The tent lock is the ultimate protection for your gear! The vast majority of intruders just want an easier target and will move on when they find any hint from resistance. But you can protect yourself, family members, or anything else that’s inside with this do-all device.
If you find yourself in a camping tent with no way to lock it, at least have enough time to think about what’s happening and how best to defend yourself or ring for help.
For that reason alone, I always suggest locking your tent when you are in it.
Other Methods to Secure Your Tent
Tents are convenient and affordable housing that come with all sorts of useful features. However, there may be some things you can do to make sure the safety for yourself as well as your loved ones when camping in one.
It’s important to secure tent security by thinking about potential threats both day or night time depending on where they happen within camp grounds (camping sites).
Some tips include:
Choose a Safe Campground
Picking a safe campsite is crucial to protecting yourself and your stuff when you’re out in nature. It can be challenging, but it’s worth taking some precautionary measures that ensure safety.

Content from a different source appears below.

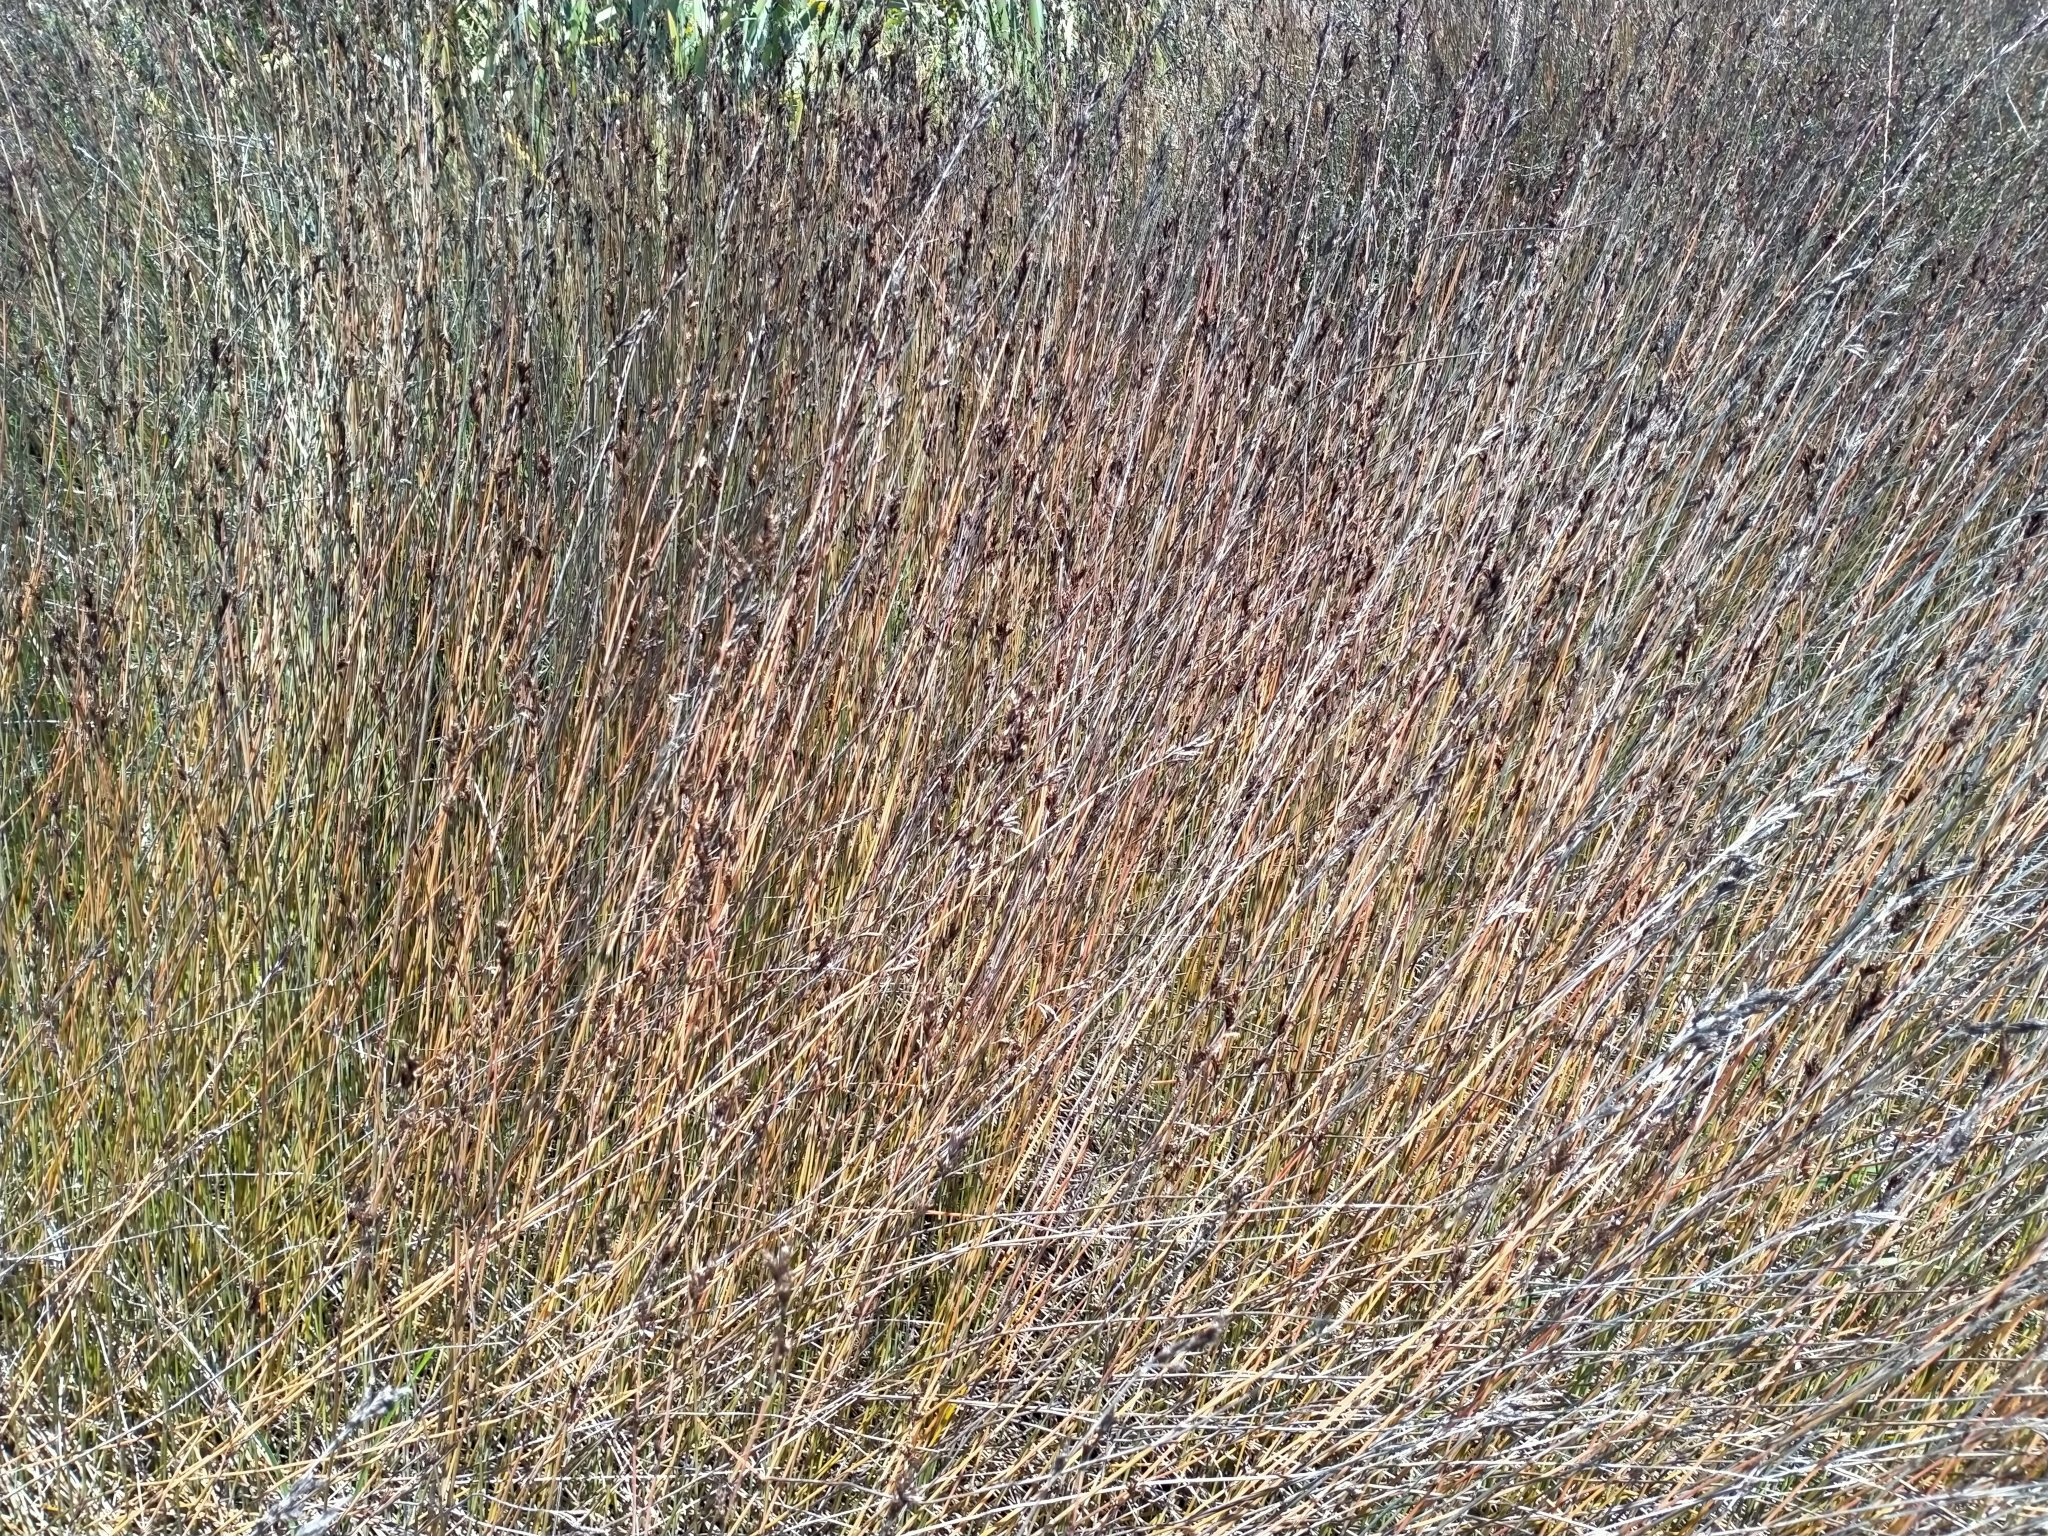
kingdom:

- When tent camping, pick a spot that has other campers around. The more eyes around, the safer both you and your camping gear will be!
- There are many people who like to camp in wilderness areas. If you want true wilderness camping, don’t travel too far from the beaten path because shady characters may look for those that are very isolated.

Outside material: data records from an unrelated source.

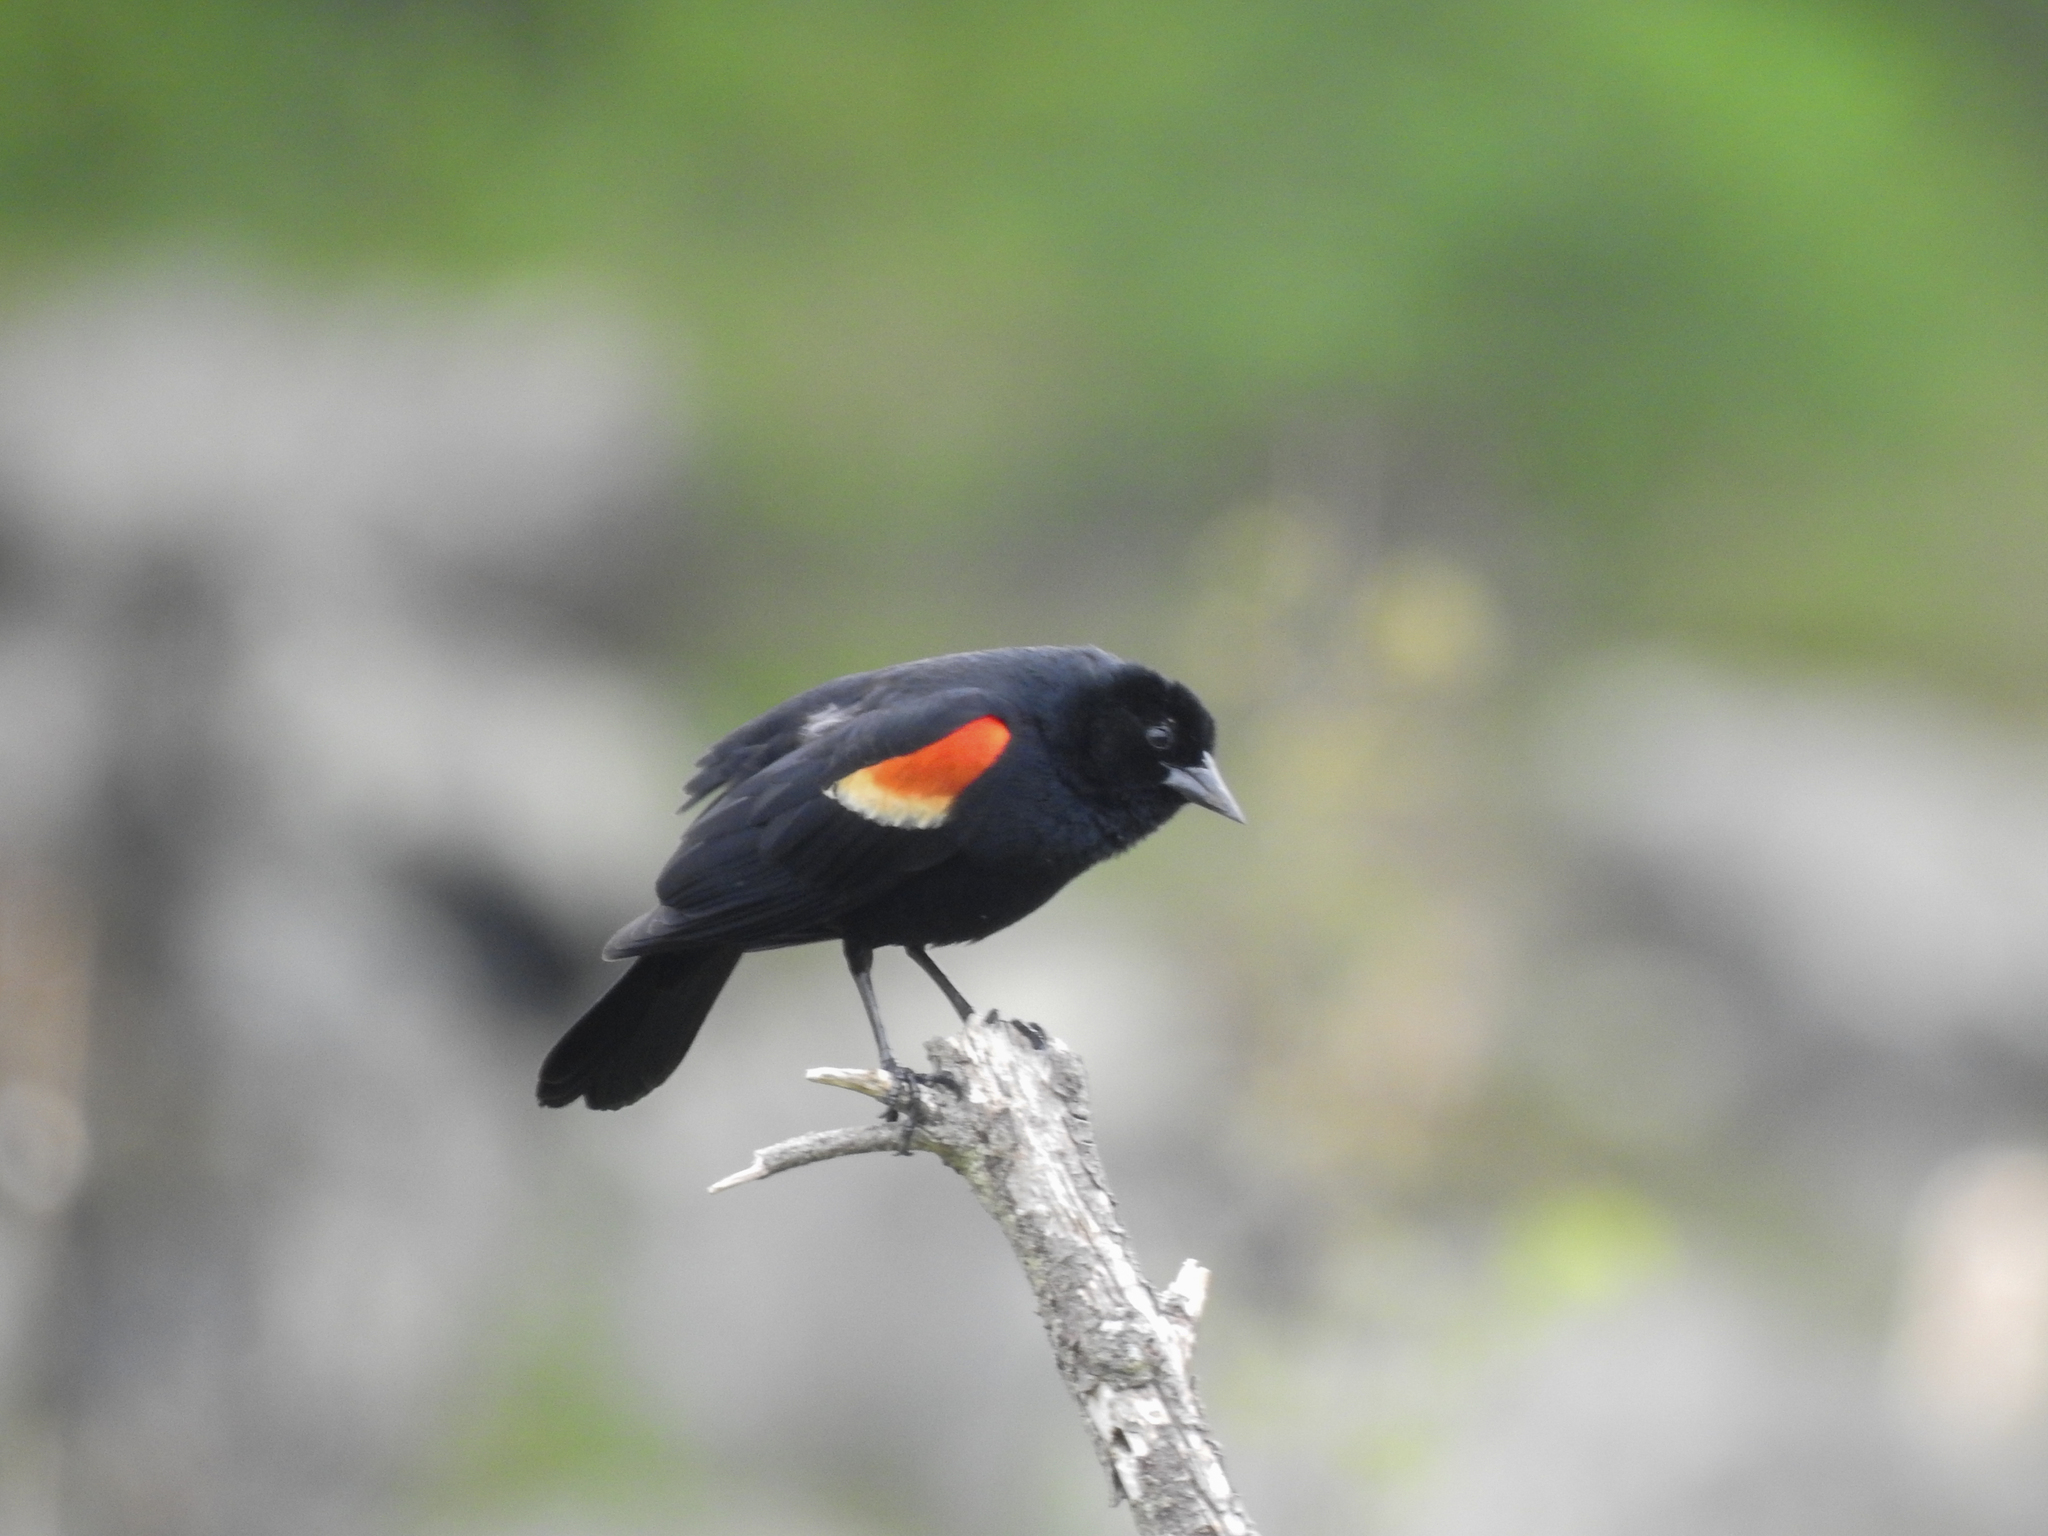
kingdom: Animalia
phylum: Chordata
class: Aves
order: Passeriformes
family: Icteridae
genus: Agelaius
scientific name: Agelaius phoeniceus
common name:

- Be wary of any location that has a lot trees and other vegetation. Trees can make it hard for you to see people coming up on your campsite from far away or discourage potential thieves who would feel safer if they were hidden by these structures.
Securing Valuable Items
Keeping your valuables safe is a top priority when camping. So, if you’re worried about theft or other dangers then it’s best to store items away from the tent and in vehicles close by for quick access.
- When going on a camping trip, only take what you need with you. Leave the rest at home and enjoy your time out in nature.
- For those who enjoy car camping, make sure to hide your valuables in the locked vehicle. It’s a good idea because it will offer more protection from someone looking for an easier target like tents or other items that may be left out on sight by accident.
- The best way to protect your valuables is by keeping them out of sight. When thieves think you don’t have anything valuable, they will be more likely just move on and find easier targets for their crime spree.
Safety in Numbers
Camping with friends not only makes for a more enjoyable experience, but it can also keep your campsite safe. Thieves and other criminals often look to take advantage of lone travelers who are less likely than large groups to report them if something goes wrong or say anything at all about their actions. which is why they may avoid trying anything in particular while you camp as long as there’s proper company nearby.